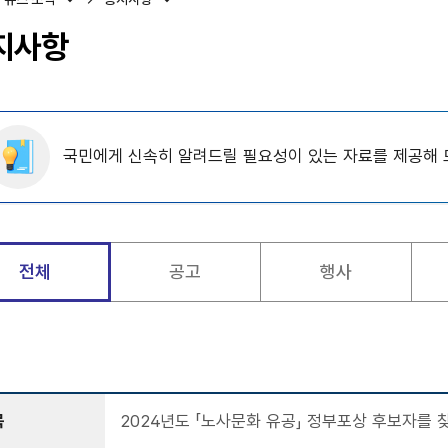
지사항
국민에게 신속히 알려드릴 필요성이 있는 자료를 제공해 
전체
공고
행사
목
2024년도 「노사문화 유공」 정부포상 후보자를 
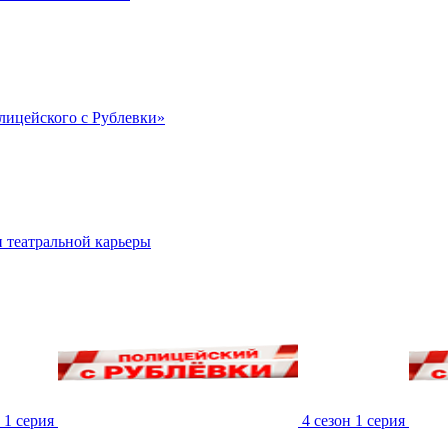
лицейского с Рублевки»
 театральной карьеры
 1 серия
4 сезон 1 серия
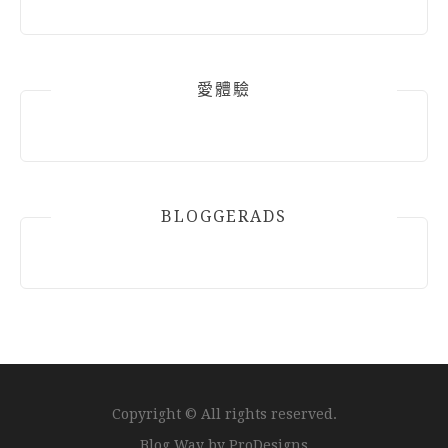
愛體驗
BLOGGERADS
Copyright © All rights reserved.
Blog Way by
ProDesigns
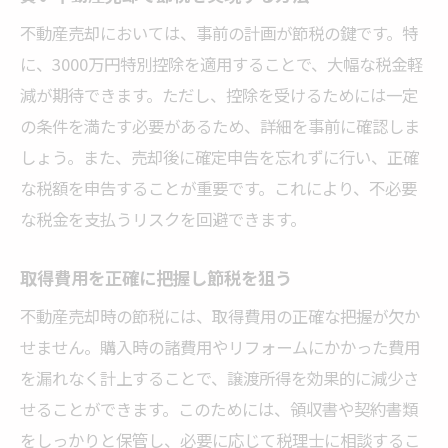
不動産売却においては、事前の計画が節税の鍵です。特
に、3000万円特別控除を適用することで、大幅な税金軽
減が期待できます。ただし、控除を受けるためには一定
の条件を満たす必要があるため、詳細を事前に確認しま
しょう。また、売却後に確定申告を忘れずに行い、正確
な税額を申告することが重要です。これにより、不必要
な税金を支払うリスクを回避できます。
取得費用を正確に把握し節税を狙う
不動産売却時の節税には、取得費用の正確な把握が欠か
せません。購入時の諸費用やリフォームにかかった費用
を漏れなく計上することで、譲渡所得を効果的に減少さ
せることができます。このためには、領収書や契約書類
をしっかりと保管し、必要に応じて税理士に相談するこ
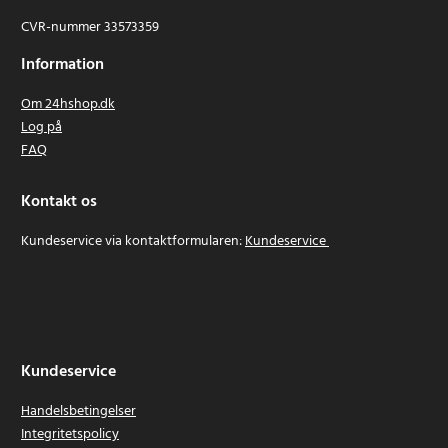
CVR-nummer 33573359
Information
Om 24hshop.dk
Log på
FAQ
Kontakt os
Kundeservice via kontaktformularen:
Kundeservice
Kundeservice
Handelsbetingelser
Integritetspolicy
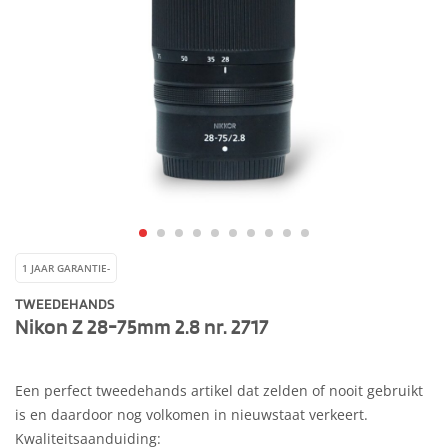
1 JAAR GARANTIE-
TWEEDEHANDS
Nikon Z 28-75mm 2.8 nr. 2717
Een perfect tweedehands artikel dat zelden of nooit gebruikt
is en daardoor nog volkomen in nieuwstaat verkeert.
Kwaliteitsaanduiding:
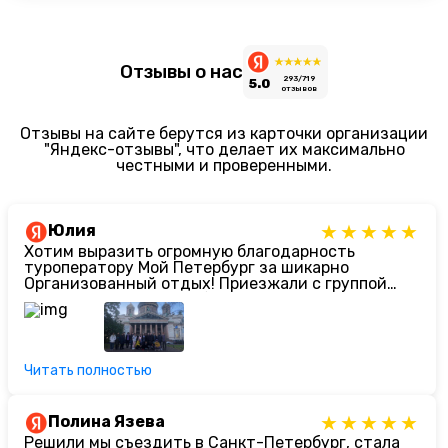
Отзывы о нас
293/719
5.0
отзывов
Отзывы на сайте берутся из карточки организации
"Яндекс-отзывы", что делает их максимально
честными и проверенными.
Юлия
Хотим выразить огромную благодарность
туроператору Мой Петербург за шикарно
Организованный отдых! Приезжали с группой
девятиклассников. Ребят сейчас сложно чем-то
заинтересовать, но нам подобрали
просто
бомбическую программу в сопровождении с
гидом (Юлия). Встреча, размещение,
сопровождение, питание - мы в восторге от
Читать полностью
всего! Отдельная благодарность нашему
менеджеру Анне, очень профессиональный и
внимательный подход к клиентам
Полина Язева
Решили мы съездить в Санкт-Петербург, стала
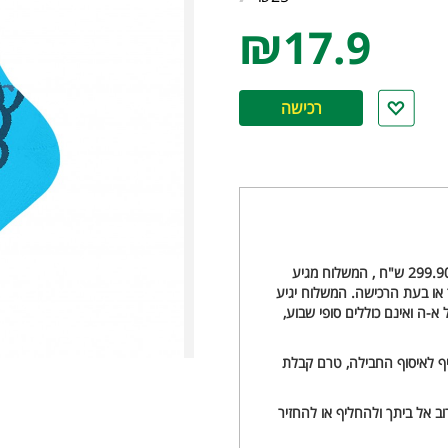
₪17.9
רכישה
משלוח עם שליח עד הבית - 20 ש"ח, וחינם להזמנות מעל 299.90 ש"ח , המשלוח מגיע
ו בעת הרכישה. המשלוח יגיע
הינם ימי חול א-ה ואינם כוללים סופי שבוע
ניף לאיסוף החבילה, טרם קבלת
ב אל ביתך ולהחליף או להחזיר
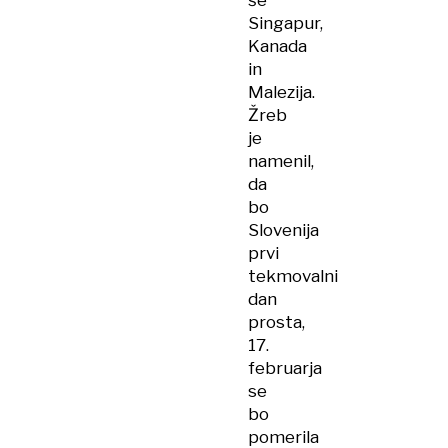
še
Singapur,
Kanada
in
Malezija.
Žreb
je
namenil,
da
bo
Slovenija
prvi
tekmovalni
dan
prosta,
17.
februarja
se
bo
pomerila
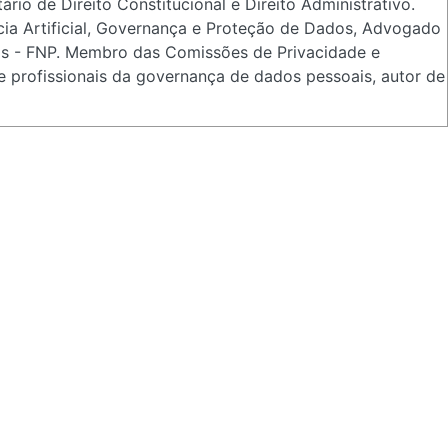
io de Direito Constitucional e Direito Administrativo.
ncia Artificial, Governança e Proteção de Dados, Advogado
tos - FNP. Membro das Comissões de Privacidade e
 profissionais da governança de dados pessoais, autor de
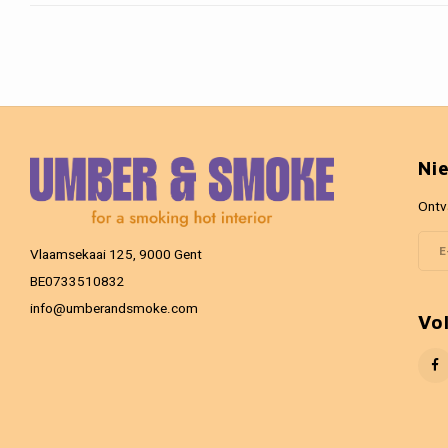
Ni
Ontv
Vlaamsekaai 125, 9000 Gent
BE0733510832
info@umberandsmoke.com
Vo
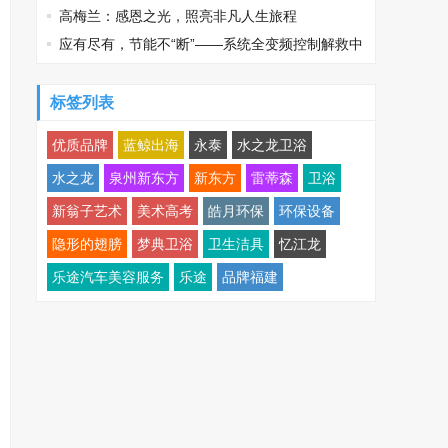
鸡可乐邀您观战
高梅兰：感恩之光，照亮非凡人生旅程
应有尽有，节能不“断”——系统全变频控制解救中
央空调能耗大户
标签列表
优质品牌
蓝鲸出海
永泰
水之龙卫浴
水之龙
泉州新东方
新东方
雷蒂森
卫浴
新翁子艺术
美术高考
皓月环保
环保设备
隐形的翅膀
梦典卫浴
卫生洁具
忆江龙
乐途汽车美容服务
乐途
品牌福建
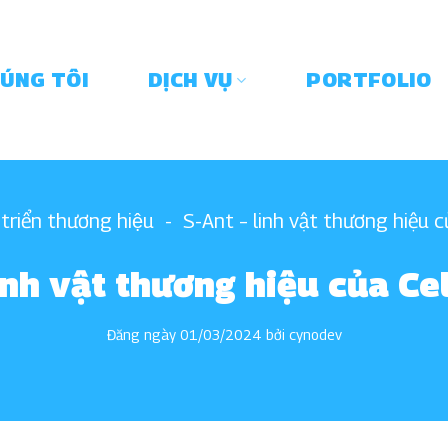
HÚNG TÔI
DỊCH VỤ
PORTFOLIO
 triển thương hiệu
-
S-Ant – linh vật thương hiệu 
linh vật thương hiệu của C
Đăng ngày
01/03/2024
bởi
cynodev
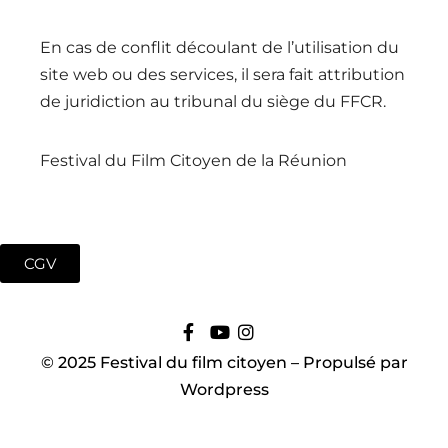
En cas de conflit découlant de l’utilisation du
site web ou des services, il sera fait attribution
de juridiction au tribunal du siège du FFCR.
Festival du Film Citoyen de la Réunion
CGV
© 2025 Festival du film citoyen – Propulsé par
Wordpress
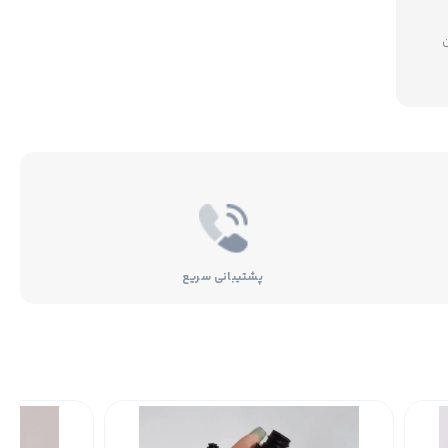
میلیون
پشتیبانی سریع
####
§ Problem to solve
The required output is every line above that contains the string "благодарность".

§ Output of the exercise
Хотим выразить огромную благодарность
всего! Отдельная благодарность нашему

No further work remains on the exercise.